→ Stated task A:
List every year or decade mentioned in the passage about Lee Krasner's collages and retrospective, in the order they appear.
→ Stated task B:
Proceed with the passage about Krasner's work, picking up right after its final sentence.

--- start of Article ---

The Women in the Arts Foundation published a newsletter in which the artist Jenny Tango clearly agreed with Zimmer. “I find this work very much a feminist work. It is biographical and uses oneself out of which to create the work. It has all the strength and passion usually attributed to women.” Tango went on to argue perceptively that “the kinetic quality of action painting animates under the surface but there is no macho, no self-destruct, no philosophizing—only the movement of relationships and the daring in restructuring these relationships. Collage, legitimized by feminist art, made it possible for Krasner to piece herself together in an exciting way.”102 Krasner had exhibited a body of collages at the Stable Gallery in 1955, long before the existence of feminist art, but collage became popular among feminist artists during the 1970s, in part because of its relationship to traditional women’s crafts such as quilts and Victorian collages made out of memorabilia. Miriam Schapiro even dubbed her feminist collage “femmage,” hoping to distinguish them from the great men who made collages such as Picasso and Kurt Schwitters.

The collaged works at Pace generated an enormous amount of positive press. It also gave Krasner a chance to protest repeatedly the relative lack of attention that American museums paid to her work: “But do you realize,” she asked Amei Wallach, then the Newsday critic, who described Krasner’s “arms flying as she slouched in a velvet chair in her Manhattan apartment,” “to date as you are writing this piece, no museum in New York, where I have been born and bred and am part of history—where I fought the battle—no museum has given me a retrospective. When I think of it I go into a rage!”103 Five days later, Grace Glueck reported Krasner made the same rant to the New York Times: “Do you realize I’ve never had a retrospective here in the city where I was born, studied, and helped produce a revolution in art? But at least now they compare my work with Matisse’s rather than Pollock’s. That feels more objective. I’ve never been married to Matisse.”104

 

IN 1977 I WAS WORKING AS A CURATOR AT THE WHITNEY AND WAS collaborating with Robert Hobbs from the Herbert F. Johnson Museum at Cornell on a show to be called “Abstract Expressionism: The Formative Years.” I had been interested in the abstract work on paper that Krasner produced under Matisse’s influence while she was in Hans Hofmann’s class during the late 1930s. That summer Hobbs and I went to East Hampton to meet with Krasner, whom I had first met and interviewed in 1971 as a graduate student. For the forthcoming show, I was determined to include some of Krasner’s abstract works on paper from her days at the Hofmann School, as well as some of her Little Image paintings from the 1940s. Krasner was puzzled that I wanted to include what she considered “student work.”

--- end of Article ---
--- start of Listed entries ---

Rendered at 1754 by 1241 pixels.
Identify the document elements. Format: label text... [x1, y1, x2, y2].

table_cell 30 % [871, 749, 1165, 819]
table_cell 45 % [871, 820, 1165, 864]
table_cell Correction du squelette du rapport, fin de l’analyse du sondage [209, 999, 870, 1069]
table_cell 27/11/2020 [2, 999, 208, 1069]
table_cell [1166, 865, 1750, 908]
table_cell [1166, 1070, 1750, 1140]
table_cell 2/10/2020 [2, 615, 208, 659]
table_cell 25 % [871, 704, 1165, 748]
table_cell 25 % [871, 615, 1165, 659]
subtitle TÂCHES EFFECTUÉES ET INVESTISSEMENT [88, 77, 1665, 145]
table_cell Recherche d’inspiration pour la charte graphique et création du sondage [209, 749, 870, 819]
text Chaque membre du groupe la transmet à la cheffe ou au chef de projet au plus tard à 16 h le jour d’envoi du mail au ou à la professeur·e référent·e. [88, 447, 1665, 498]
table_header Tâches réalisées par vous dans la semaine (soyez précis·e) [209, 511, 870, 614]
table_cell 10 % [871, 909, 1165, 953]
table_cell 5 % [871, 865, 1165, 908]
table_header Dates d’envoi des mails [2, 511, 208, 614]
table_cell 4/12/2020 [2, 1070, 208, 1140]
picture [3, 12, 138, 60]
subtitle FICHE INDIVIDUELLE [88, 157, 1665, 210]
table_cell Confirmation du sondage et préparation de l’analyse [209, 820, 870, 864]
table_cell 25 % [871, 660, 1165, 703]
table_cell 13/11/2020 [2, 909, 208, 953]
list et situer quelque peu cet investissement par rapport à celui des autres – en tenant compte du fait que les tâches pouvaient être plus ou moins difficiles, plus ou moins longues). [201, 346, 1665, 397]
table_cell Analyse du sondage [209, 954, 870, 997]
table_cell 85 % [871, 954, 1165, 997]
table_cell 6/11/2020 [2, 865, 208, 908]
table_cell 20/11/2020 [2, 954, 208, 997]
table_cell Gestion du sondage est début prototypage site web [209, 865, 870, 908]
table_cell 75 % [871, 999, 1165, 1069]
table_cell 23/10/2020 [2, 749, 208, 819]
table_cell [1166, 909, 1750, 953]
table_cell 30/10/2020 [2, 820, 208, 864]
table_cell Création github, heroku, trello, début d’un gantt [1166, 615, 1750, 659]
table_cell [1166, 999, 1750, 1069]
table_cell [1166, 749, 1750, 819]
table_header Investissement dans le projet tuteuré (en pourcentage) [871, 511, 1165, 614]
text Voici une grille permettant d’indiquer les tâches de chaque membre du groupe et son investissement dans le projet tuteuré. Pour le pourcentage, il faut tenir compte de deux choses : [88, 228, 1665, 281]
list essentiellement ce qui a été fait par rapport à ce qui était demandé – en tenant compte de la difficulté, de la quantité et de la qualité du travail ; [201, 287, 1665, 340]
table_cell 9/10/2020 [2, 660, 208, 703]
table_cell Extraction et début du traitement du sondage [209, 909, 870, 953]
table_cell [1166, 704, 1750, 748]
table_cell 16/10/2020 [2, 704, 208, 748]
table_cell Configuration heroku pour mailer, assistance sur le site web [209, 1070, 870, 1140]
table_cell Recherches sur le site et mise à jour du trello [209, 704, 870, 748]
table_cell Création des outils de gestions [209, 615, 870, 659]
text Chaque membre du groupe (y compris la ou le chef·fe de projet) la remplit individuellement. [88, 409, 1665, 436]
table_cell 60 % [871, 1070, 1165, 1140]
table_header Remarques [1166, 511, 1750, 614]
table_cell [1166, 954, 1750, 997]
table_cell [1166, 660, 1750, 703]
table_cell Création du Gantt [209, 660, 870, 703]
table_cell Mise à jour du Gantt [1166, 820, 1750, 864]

--- end of Listed entries ---

→ Response A:
1955, 1970s, 1977, late 1930s, 1971, 1940s

→ Response B:
“Trust me,” I answered. “They are important. I want to show that you were painting abstractly before you were with Pollock.”105

While we were visiting Krasner at her home, Barbara Rose phoned about filming a documentary on Krasner. Rose asked us to stay over another day to interview Krasner on camera, which we did.

Rose’s film Lee Krasner: The Long View, a half-hour documentary, was screened during the exhibition at the Whitney Museum from November 14 through December 2, 1978.106 Asked what she thought of the film, Krasner admitted, “I’m pleased with it,” then she added, “But if I did it again, I think I’d gripe a lot more.”107 In the film, the viewer sees Krasner in her studio, at home in Springs, and at her posh New York hairdresser, Kenneth. She blames the arrival of the Surrealists in New York as the start of when women in the arts were degraded.

Commenting on the film in Women Artists News, Diana Morris wrote, “She is shown unflatteringly getting a haircut at Kenneth’s, the salon of the beautiful people; she looks awful. When Rose asks her, rather tactlessly, why she cares how she looks, Krasner laughs: ‘Why do I care? Well, I am a member of civilized society, even if I do make pictures!’ No one who wants to become an art world myth would allow herself to be filmed with her hair in rollers, especially at Kenneth’s.”108

In an interview with Barbaralee Diamonstein in 1977, Krasner remarked, “The show that is being worked on now, which I think will be enormously interesting, is being done by Cornell and the Whitney, and it’s called ‘Abstract Expressionism: The Formative Years,’ and it ought to be damn interesting.”109 Krasner, who understood that she was finally being considered with male colleagues of her generation, had a hunch this show would be significant for her career.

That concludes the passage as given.